(PASSAGE FOR REVIEW begins)

Houston organizers of the 2014 Susan B. Komen Foundation Impact Awards Luncheon knew what they were getting when they invited outrageous comedienne Joan Rivers as featured guest: A lot of risque jokes guaranteed to make the ladies who lunch gasp.
In that respect, the 81-year-old star of Fashion Police didn't disappoint during her 39-minute stand-up routine, as she covered everything from how gay men fake orgasms to vaginal piercings and Bruce Jenner (don't ask). Rivers rushed into the Royal Sonesta Hotel ballroom about 20 minutes late, complaining that the Mercedes limo that had been sent to pick her up broke down on the way from the Bush Intercontinental Airport.
"The Germans can kill 6 million people and you can't fix a carburetor," she lamented as the audience of 400 tittered with laughter.
Rivers limited her most outrageous jokes in favor of an inspirational speech that encouraged cancer survivors and those facing challenges to put aside "doom and gloom" attitudes and learn how to laugh at any situation.

(PASSAGE FOR REVIEW ends)
(ENTRIES SUPPLIED begins)

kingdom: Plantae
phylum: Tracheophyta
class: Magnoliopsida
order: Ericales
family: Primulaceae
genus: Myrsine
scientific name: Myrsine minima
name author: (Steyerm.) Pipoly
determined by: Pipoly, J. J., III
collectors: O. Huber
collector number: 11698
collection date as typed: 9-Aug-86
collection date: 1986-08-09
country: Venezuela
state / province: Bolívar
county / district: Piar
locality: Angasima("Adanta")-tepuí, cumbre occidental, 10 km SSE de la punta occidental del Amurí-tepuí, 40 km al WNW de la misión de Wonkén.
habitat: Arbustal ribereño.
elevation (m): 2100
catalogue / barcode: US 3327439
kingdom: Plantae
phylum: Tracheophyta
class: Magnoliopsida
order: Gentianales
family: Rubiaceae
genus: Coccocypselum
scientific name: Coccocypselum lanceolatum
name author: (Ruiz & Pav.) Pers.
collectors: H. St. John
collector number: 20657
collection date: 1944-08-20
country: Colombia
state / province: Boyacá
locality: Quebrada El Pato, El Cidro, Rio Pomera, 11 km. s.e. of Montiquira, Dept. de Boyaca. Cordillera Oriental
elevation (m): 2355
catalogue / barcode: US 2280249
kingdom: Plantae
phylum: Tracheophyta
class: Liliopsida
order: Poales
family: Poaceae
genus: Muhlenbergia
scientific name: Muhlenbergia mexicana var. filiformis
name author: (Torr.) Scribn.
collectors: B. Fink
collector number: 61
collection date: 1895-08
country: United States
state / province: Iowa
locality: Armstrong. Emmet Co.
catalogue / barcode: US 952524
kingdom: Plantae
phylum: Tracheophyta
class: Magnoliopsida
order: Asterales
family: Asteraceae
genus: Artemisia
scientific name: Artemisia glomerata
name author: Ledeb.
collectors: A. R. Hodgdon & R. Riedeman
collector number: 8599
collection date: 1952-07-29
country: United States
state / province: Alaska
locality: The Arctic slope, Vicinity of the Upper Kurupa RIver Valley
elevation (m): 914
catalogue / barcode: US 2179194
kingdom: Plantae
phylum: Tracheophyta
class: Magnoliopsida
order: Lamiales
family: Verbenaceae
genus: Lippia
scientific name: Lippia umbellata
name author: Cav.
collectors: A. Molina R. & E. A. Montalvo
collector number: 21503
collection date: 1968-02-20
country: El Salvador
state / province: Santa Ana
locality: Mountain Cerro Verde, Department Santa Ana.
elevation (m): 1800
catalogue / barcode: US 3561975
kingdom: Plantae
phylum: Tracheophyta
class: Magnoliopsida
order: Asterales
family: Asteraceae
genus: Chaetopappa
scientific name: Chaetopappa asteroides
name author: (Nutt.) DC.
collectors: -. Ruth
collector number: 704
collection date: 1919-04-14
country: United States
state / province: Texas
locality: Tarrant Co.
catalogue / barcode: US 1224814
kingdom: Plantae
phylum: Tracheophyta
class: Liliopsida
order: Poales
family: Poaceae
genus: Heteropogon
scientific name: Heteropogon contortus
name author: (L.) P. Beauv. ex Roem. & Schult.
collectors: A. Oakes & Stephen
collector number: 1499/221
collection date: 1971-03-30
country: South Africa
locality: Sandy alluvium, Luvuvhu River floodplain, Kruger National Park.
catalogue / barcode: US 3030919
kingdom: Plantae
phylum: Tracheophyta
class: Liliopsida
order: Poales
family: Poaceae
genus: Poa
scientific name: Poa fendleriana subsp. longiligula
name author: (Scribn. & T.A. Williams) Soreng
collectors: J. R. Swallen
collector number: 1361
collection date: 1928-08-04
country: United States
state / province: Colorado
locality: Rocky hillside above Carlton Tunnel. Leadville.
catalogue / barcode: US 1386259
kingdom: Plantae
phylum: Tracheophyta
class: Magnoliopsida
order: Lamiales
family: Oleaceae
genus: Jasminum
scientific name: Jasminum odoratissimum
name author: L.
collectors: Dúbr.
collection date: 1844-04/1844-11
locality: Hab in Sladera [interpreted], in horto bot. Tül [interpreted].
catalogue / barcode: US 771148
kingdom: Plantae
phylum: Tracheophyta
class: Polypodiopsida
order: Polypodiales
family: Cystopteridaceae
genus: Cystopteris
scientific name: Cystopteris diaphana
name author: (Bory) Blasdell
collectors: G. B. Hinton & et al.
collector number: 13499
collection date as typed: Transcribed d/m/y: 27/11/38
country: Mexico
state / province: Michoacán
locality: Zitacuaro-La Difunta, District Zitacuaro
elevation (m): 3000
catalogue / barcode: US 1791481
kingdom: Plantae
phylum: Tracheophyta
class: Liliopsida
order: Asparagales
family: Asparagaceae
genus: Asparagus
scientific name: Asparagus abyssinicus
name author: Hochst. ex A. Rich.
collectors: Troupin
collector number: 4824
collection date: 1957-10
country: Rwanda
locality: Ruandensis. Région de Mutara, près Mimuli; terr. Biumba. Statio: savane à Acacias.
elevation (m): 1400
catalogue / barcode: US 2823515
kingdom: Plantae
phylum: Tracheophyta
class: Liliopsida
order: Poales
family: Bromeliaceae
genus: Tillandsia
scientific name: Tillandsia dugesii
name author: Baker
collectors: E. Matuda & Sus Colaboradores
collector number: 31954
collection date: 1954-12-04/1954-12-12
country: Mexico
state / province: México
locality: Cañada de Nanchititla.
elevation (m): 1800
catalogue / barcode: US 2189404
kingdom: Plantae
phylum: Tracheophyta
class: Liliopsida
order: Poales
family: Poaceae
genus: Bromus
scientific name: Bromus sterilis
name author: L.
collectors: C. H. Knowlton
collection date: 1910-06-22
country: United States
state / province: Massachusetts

(ENTRIES SUPPLIED ends)

■ AIM OF THE EXERCISE: From the article about Joan Rivers at the Komen luncheon, write out the part that opens with the words containing "Rivers limited her" and closes with "at any situation.". Nothing in the records is needed here.

■ YOUR SOLUTION:
Rivers limited her most outrageous jokes in favor of an inspirational speech that encouraged cancer survivors and those facing challenges to put aside "doom and gloom" attitudes and learn how to laugh at any situation.